Sadly, there are only 31,536,000 seconds in a year (60 seconds per minute times 60 minutes per hour times 24 hours per day times 365 days per year). So 3.75 times ten to the 11th seconds divided by 31,536,000 seconds per year is 11,812 years. That's a long time to wait for pairings. And if there were 60 golfers in 15 foursomes, which is more typical of a golf league, it would take 0.4 trillion trillion million years.
That is why it's a hard problem. And yet, consider our Twin Peaks league. In that 15th round, we were able to find a pairing so that every golfer had a perfect pairing - every golfer over the 15 rounds plays with 25 golfers once and ten golfer twice. We found a perfect pairing after looking at just 173 million possible pairings in 16 seconds, which is bit less than 11,812 years. We were able to process a bit more than 10 million pairings per second for 16 seconds, and then realized that we had a "perfect pairing"
If you got through this article without fainting, you too are a geek. If you are a geek and have an index less than 10, then you are a unique geek (also called a uneek geek).
How We Solve the Problem
There are many problems that have this sort of "combinatorial explosion" as we geeks call it. These are problems that are very easy to solve when "n" is small but grow exponentially in difficulty as n gets to even 10 or 20. At some point , "brute force" - looking at all possible cases - is not possible in a reasonable period of time. Think about the Fed Ex truck coming to pick up your clubs. The driver has to make 50 stops in an area with perhaps a 50 mile radius. How does he order his stops for the day and then get back to the depot? This is a classic problem in mathematical programming, and is called the "traveling salesman problem" - start at point A, make a bunch of stops and get back to point A, ordering the stops to minimize distance traveled.
There are well developed techniques for solving these sorts of problems, and the techniques are called linear programming, dynamic programming, integer programming, quadratic programming, etc. The goal is to minimize or maximize something, subject to some constraints or rules. They are all designed to "jump in" to a very, very large "search space" and navigate around in a way that moves you to better and better solutions.
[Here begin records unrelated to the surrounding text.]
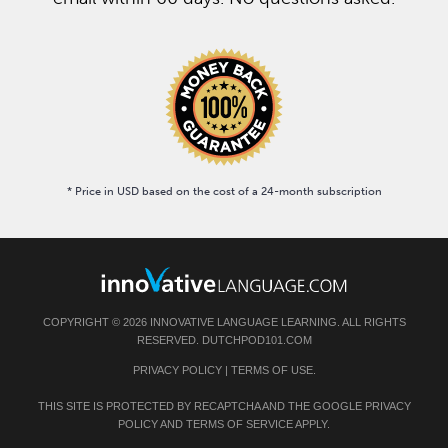
* Price in USD based on the cost of a 24-month subscription
COPYRIGHT © 2026 INNOVATIVE LANGUAGE LEARNING. ALL RIGHTS
RESERVED. DUTCHPOD101.COM
PRIVACY POLICY
|
TERMS OF USE
.
THIS SITE IS PROTECTED BY RECAPTCHA AND THE GOOGLE
PRIVACY
POLICY
AND
TERMS OF SERVICE
APPLY.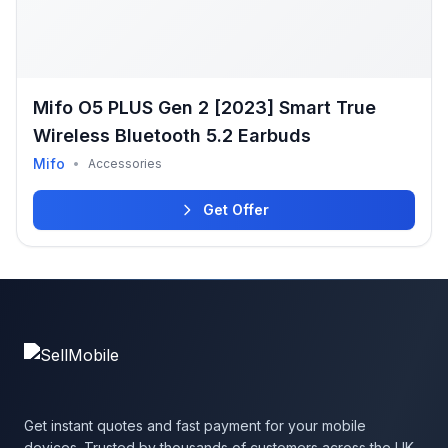
Mifo O5 PLUS Gen 2 [2023] Smart True
Wireless Bluetooth 5.2 Earbuds
Mifo
•
Accessories
Get Offer
Get instant quotes and fast payment for your mobile
devices. Trusted by thousands of customers across the UK.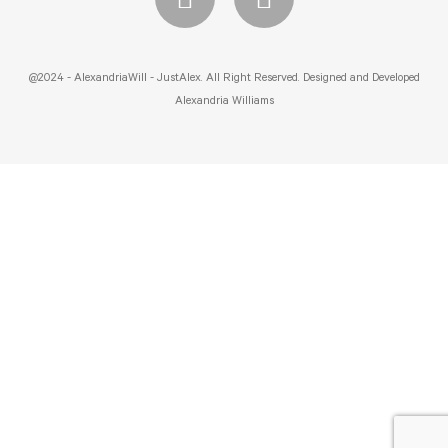
@2024 - AlexandriaWill - JustAlex. All Right Reserved. Designed and Developed
Alexandria Williams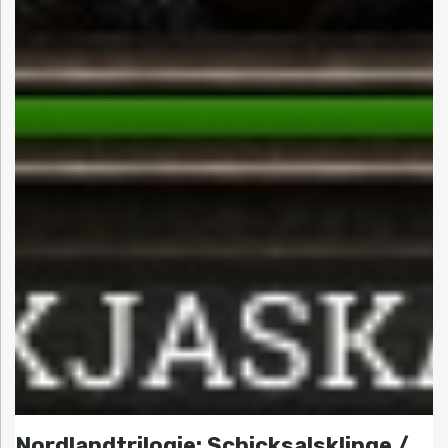
Nordlandtrilogie: Schicksalsklinge /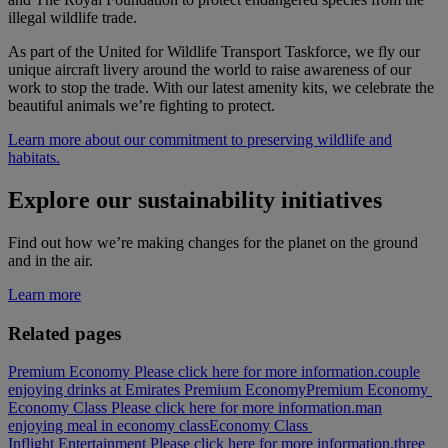
illegal wildlife trade.
As part of the United for Wildlife Transport Taskforce, we fly our
unique aircraft livery around the world to raise awareness of our
work to stop the trade. With our latest amenity kits, we celebrate the
beautiful animals we’re fighting to protect.
Learn more about our commitment to preserving wildlife and
habitats.
Explore our sustainability initiatives
Find out how we’re making changes for the planet on the ground
and in the air.
Learn more
Related pages
Premium Economy Please click here for more information.
couple
enjoying drinks at Emirates Premium Economy
Premium Economy
Economy Class Please click here for more information.
man
enjoying meal in economy class
Economy Class
Inflight Entertainment Please click here for more information.
three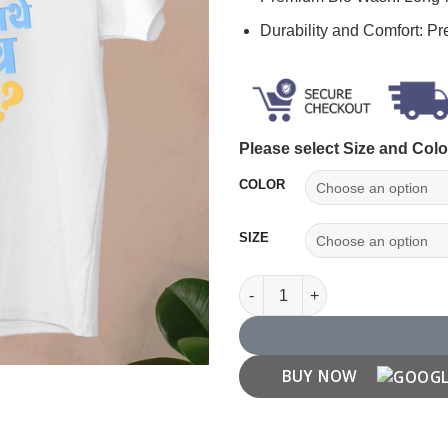
Durability and Comfort: P
Please select Size and Colo
COLOR
SIZE
"Pune Tithe Kay Une" Pune T S
BUY NOW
The golf scheduling problem can be set-up as an integer programming problem. In fact, that is where we started in 2008 to solve this problem. Even the best packages for traditional integer programming were far, far too slow to find a solution for even 24 golfers playing 6 rounds of golf within a few second or even a few minutes. So, we developed our own very fast algorithm for solving this specific type of integer programming problem, and have refined the approach over the past 4 years.
Our founder, Dr. Michael Zisman, has a Ph.D. in this area from the Wharton School at the University of Pennsylvania, so he was able to see that the golf scheduling problem could be attacked with mathematical programming techniques. He also has 40 years of experience in IT, so he could see how we could lash together a bunch of computers to make things really, really fast. He's a geek, but with a 15 index, he's not a uneek geek.